Parts of the exercise ▸
A - Duplicate everything in the Cloutier River text from "River in Chaudière-Appalaches, Quebec, Canada" down to "du Sud (Montmagny).", word for word.
B - Pick up the Cloutier River text after its final sentence and carry it forward.

Text segment ▸
- Native name: Rivière Cloutier (French)

Location
- Country: Canada
- Province: Quebec
- Region: Chaudière-Appalaches
- MRC: Montmagny Regional County Municipality

Physical characteristics
- Source: Mountain and forest streams
- • location: Sainte-Apolline-de-Patton
- • coordinates: 46°49′57″N 70°16′45″W﻿ / ﻿46.832372°N 70.279166°W
- • elevation: 455 metres (1,493 ft)
- Mouth: St. Lawrence River
- • location: Sainte-Apolline-de-Patton
- • coordinates: 46°55′06″N 70°15′33″W﻿ / ﻿46.91833°N 70.25916°W
- • elevation: 360 metres (1,180 ft)
- Length: 16.9 kilometres (10.5 mi)

Basin features
- Progression: Bras Saint-Nicolas, rivière du Sud (Montmagny), St. Lawrence River
- • left: (upstream)
- • right: (upstream)

= Cloutier River =

River in Chaudière-Appalaches, Quebec, Canada

The Cloutier river (in French: rivière Cloutier) flows in the municipalities of Sainte-Apolline-de-Patton, Notre-Dame-du-Rosaire, Cap-Saint-Ignace, in the Montmagny Regional County Municipality, in the administrative region of Chaudière-Appalaches, in Quebec, in Canada.

The Cloutier river is a tributary of the southwest shore of the Bras Saint-Nicolas, which flows on the southeast shore of the rivière du Sud (Montmagny); the latter flows north-east to the south shore of the St. Lawrence River.

== Geography ==
The main neighboring watersheds of the Cloutier river are:
- north side: St. Lawrence River, Bras Saint-Nicolas, Inconnue River;
- east side: Bras Saint-Nicolas, Méchant Pouce River;
- south side: rivière du Sud (Montmagny), Fraser River, Alick River;
- west side: rivière des Perdrix, rivière du Sud (Montmagny).

Sources of plain-text documents
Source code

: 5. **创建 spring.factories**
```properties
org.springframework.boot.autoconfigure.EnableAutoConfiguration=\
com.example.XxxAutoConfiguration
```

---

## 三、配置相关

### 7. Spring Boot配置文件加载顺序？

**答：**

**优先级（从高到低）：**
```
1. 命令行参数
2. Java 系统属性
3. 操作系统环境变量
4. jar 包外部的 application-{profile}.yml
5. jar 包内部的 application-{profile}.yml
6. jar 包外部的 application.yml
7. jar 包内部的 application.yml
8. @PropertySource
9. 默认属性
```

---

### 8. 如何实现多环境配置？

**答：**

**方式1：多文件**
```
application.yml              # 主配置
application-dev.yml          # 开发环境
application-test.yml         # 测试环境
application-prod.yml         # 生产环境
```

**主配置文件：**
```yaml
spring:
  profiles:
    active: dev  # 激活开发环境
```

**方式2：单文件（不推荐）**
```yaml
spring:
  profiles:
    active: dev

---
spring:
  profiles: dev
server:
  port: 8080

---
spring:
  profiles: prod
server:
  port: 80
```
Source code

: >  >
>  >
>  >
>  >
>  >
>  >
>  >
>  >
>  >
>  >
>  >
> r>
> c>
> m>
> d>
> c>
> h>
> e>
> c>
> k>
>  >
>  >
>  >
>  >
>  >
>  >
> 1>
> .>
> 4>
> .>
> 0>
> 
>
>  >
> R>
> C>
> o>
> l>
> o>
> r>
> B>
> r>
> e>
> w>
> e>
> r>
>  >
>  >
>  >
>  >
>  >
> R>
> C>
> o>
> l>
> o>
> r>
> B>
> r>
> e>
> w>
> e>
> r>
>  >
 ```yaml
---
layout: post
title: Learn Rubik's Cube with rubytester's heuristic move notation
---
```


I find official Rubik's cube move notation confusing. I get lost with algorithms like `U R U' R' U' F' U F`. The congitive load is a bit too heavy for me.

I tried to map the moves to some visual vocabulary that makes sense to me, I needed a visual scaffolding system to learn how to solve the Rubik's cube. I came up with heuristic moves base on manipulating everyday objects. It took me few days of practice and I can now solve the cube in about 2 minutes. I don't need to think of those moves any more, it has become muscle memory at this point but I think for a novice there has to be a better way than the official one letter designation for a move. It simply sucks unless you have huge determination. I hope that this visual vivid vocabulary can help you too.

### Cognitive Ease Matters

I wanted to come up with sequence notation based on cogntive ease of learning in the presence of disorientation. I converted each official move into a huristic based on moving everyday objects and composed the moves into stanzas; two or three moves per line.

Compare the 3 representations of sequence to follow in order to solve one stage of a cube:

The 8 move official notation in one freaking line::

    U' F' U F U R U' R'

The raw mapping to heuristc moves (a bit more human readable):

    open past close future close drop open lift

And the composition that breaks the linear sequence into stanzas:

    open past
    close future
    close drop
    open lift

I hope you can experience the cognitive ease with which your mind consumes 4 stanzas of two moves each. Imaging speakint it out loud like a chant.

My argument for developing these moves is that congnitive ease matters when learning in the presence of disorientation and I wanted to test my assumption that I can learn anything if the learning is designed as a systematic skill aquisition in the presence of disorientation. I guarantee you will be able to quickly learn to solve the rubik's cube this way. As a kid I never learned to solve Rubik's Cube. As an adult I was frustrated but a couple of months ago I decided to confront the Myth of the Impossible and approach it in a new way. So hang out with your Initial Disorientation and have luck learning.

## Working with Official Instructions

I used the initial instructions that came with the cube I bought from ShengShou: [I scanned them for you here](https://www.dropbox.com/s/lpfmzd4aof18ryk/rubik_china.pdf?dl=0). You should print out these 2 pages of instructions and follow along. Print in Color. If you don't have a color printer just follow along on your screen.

Outputs by task ▸
A -
River in Chaudière-Appalaches, Quebec, Canada

The Cloutier river (in French: rivière Cloutier) flows in the municipalities of Sainte-Apolline-de-Patton, Notre-Dame-du-Rosaire, Cap-Saint-Ignace, in the Montmagny Regional County Municipality, in the administrative region of Chaudière-Appalaches, in Quebec, in Canada.

The Cloutier river is a tributary of the southwest shore of the Bras Saint-Nicolas, which flows on the southeast shore of the rivière du Sud (Montmagny); the latter flows north-east to the south shore of the St. Lawrence River.

== Geography ==
The main neighboring watersheds of the Cloutier river are:
- north side: St. Lawrence River, Bras Saint-Nicolas, Inconnue River;
- east side: Bras Saint-Nicolas, Méchant Pouce River;
- south side: rivière du Sud (Montmagny), Fraser River, Alick River;
- west side: rivière des Perdrix, rivière du Sud (Montmagny).

B -
The Cloutier river "has its source on the northern slope of the Notre Dame Mountains, in the municipality of Sainte-Apolline-de-Patton. Several branches of mountain and forest streams feed the head of the Cloutier river.

From its source, the Cloutier river flows over 16.9 km, with a drop of 95 m, divided into the following segments:

- 4.8 km towards the north by pronouncing a curve towards the west, in Sainte-Apolline-de-Patton, to the limit of Notre-Dame-du-Rosaire;
- 1.1 km northward, up to the limit of the townships of Ashburton (Notre-Dame-du-Rosaire) and Bourdages (Sainte-Apolline-de-Patton);
- 7.3 km northeasterly, up to the limit between Sainte-Apolline-de-Patton and Cap-Saint-Ignace;
- 0.6 km by forming a loop towards the north in Cap-Saint-Ignace, up to the limit of Sainte-Apolline-de-Patton;
- 3.1 km northeasterly, up to its confluence.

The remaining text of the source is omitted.